__TASK DETAILS__.
Copy out every line of text below, word for word and in the same order. Leave out the pictures.

__RECORDS__.
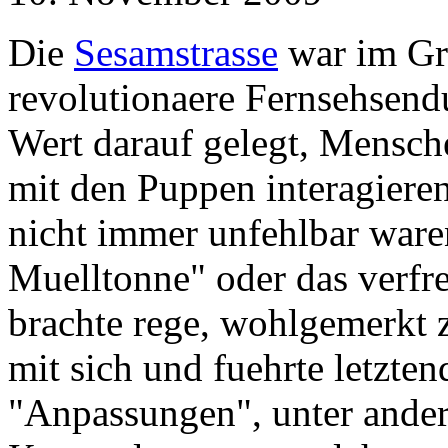
Die
Sesamstrasse
war im Gr
revolutionaere Fernsehsend
Wert darauf gelegt, Mensch
mit den Puppen interagiere
nicht immer unfehlbar waren
Muelltonne" oder das verfr
brachte rege, wohlgemerkt 
mit sich und fuehrte letzten
"Anpassungen", unter ande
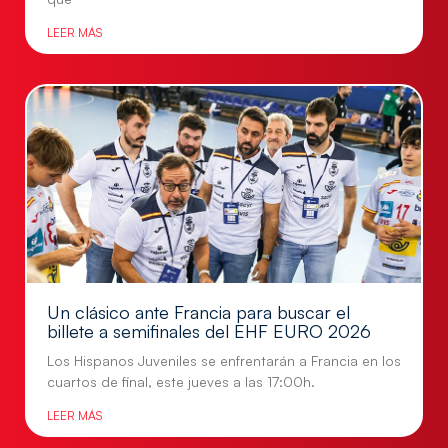
LEER MÁS
Un clásico ante Francia para buscar el
billete a semifinales del EHF EURO 2026
Los Hispanos Juveniles se enfrentarán a Francia en los
cuartos de final, este jueves a las 17:00h.
LEER MÁS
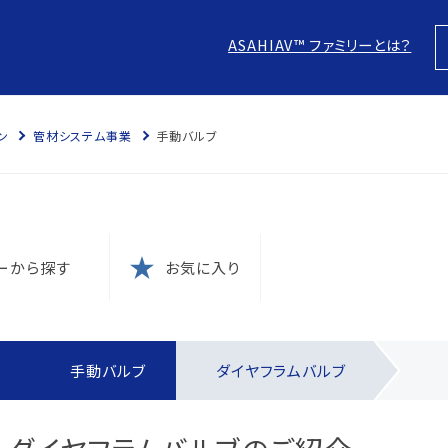
ASAHIAV™ ファミリーとは？
ン
管材システム事業
手動バルブ
スにつ
につい
針
ーから探す
お気に入り
防止
本方針
ム認証
に？
電子化
す
手動バルブ
ダイヤフラムバルブ
の結果
ム認証
針
な取引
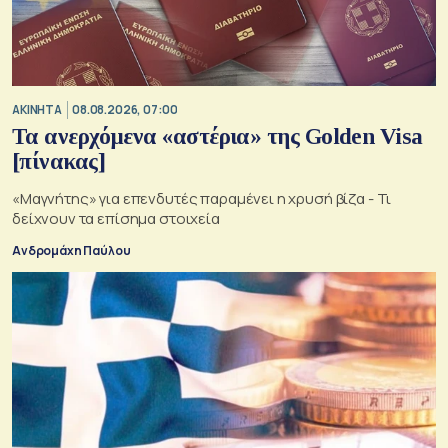
ΑΚΙΝΗΤΑ
08.08.2026, 07:00
Τα ανερχόμενα «αστέρια» της Golden Visa
[πίνακας]
«Μαγνήτης» για επενδυτές παραμένει η χρυσή βίζα - Τι
δείχνουν τα επίσημα στοιχεία
Ανδρομάχη Παύλου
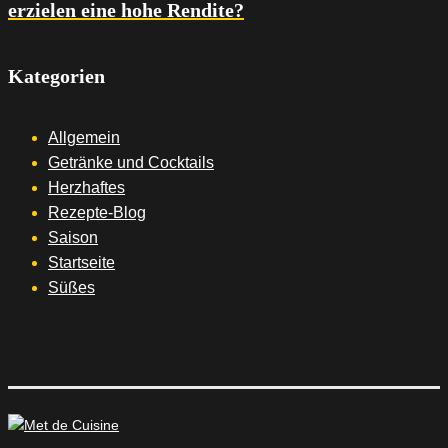
erzielen eine hohe Rendite?
Kategorien
Allgemein
Getränke und Cocktails
Herzhaftes
Rezepte-Blog
Saison
Startseite
Süßes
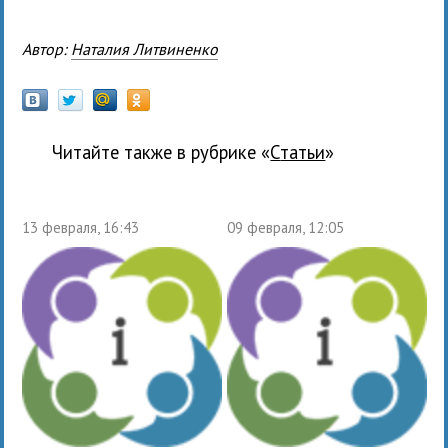
Автор:
Наталия Литвиненко
Читайте также в рубрике «
Статьи
»
13 февраля, 16:43
09 февраля, 12:05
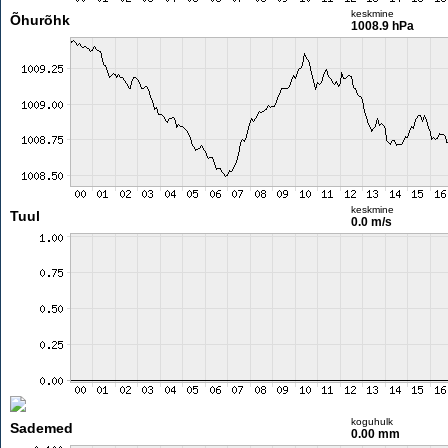
keskmine
Õhurõhk
1008.9 hPa
keskmine
Tuul
0.0 m/s
koguhulk
Sademed
0.00 mm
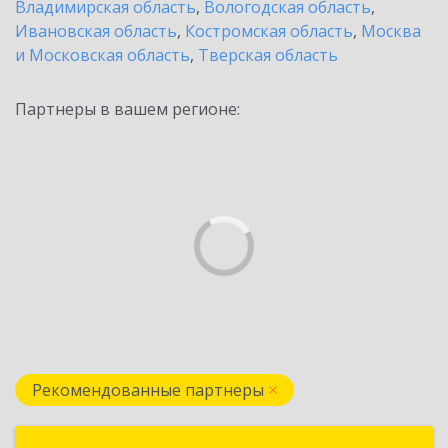
Владимирская область
,
Вологодская область
,
Ивановская область
,
Костромская область
,
Москва
и Московская область
,
Тверская область
Партнеры в вашем регионе:
Рекомендованные партнеры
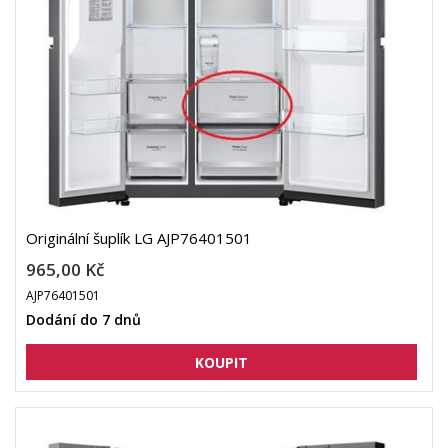
Originální šuplík LG AJP76401501
965,00 Kč
AJP76401501
Dodání do 7 dnů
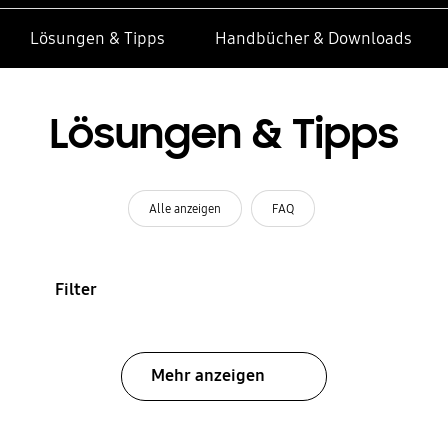
Lösungen & Tipps
Handbücher & Downloads
Lösungen & Tipps
Alle anzeigen
FAQ
Filter
Mehr anzeigen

__WRITTEN SOLUTION__.
Die
Sesamstrasse
war im Gr
revolutionaere Fernsehsend
Wert darauf gelegt, Mensch
mit den Puppen interagiere
nicht immer unfehlbar waren
Muelltonne" oder das verfr
brachte rege, wohlgemerkt 
mit sich und fuehrte letzten
"Anpassungen", unter ande
LEER MÁS
Un clásico ante Francia para buscar el
billete a semifinales del EHF EURO 2026
Los Hispanos Juveniles se enfrentarán a Francia en los
cuartos de final, este jueves a las 17:00h.
LEER MÁS
ASAHIAV™ ファミリーとは？
ン
管材システム事業
手動バルブ
スにつ
につい
針
ーから探す
お気に入り
防止
本方針
ム認証
に？
電子化
す
手動バルブ
ダイヤフラムバルブ
の結果
ム認証
針
な取引
ΑΚΙΝΗΤΑ
08.08.2026, 07:00
Τα ανερχόμενα «αστέρια» της Golden Visa
[πίνακας]
«Μαγνήτης» για επενδυτές παραμένει η χρυσή βίζα - Τι
δείχνουν τα επίσημα στοιχεία
Ανδρομάχη Παύλου
erzielen eine hohe Rendite?
Kategorien
Allgemein
Getränke und Cocktails
Herzhaftes
Rezepte-Blog
Saison
Startseite
Süßes
Автор:
Наталия Литвиненко
Читайте также в рубрике «
Статьи
»
13 февраля, 16:43
09 февраля, 12:05
keskmine
Õhurõhk
1008.9 hPa
keskmine
Tuul
0.0 m/s
koguhulk
Sademed
0.00 mm
Владимирская область
,
Вологодская область
,
Ивановская область
,
Костромская область
,
Москва
и Московская область
,
Тверская область
Партнеры в вашем регионе:
Рекомендованные партнеры
Originální šuplík LG AJP76401501
965,00 Kč
AJP76401501
Dodání do 7 dnů
Lösungen & Tipps
Handbücher & Downloads
Lösungen & Tipps
Alle anzeigen
FAQ
Filter
Mehr anzeigen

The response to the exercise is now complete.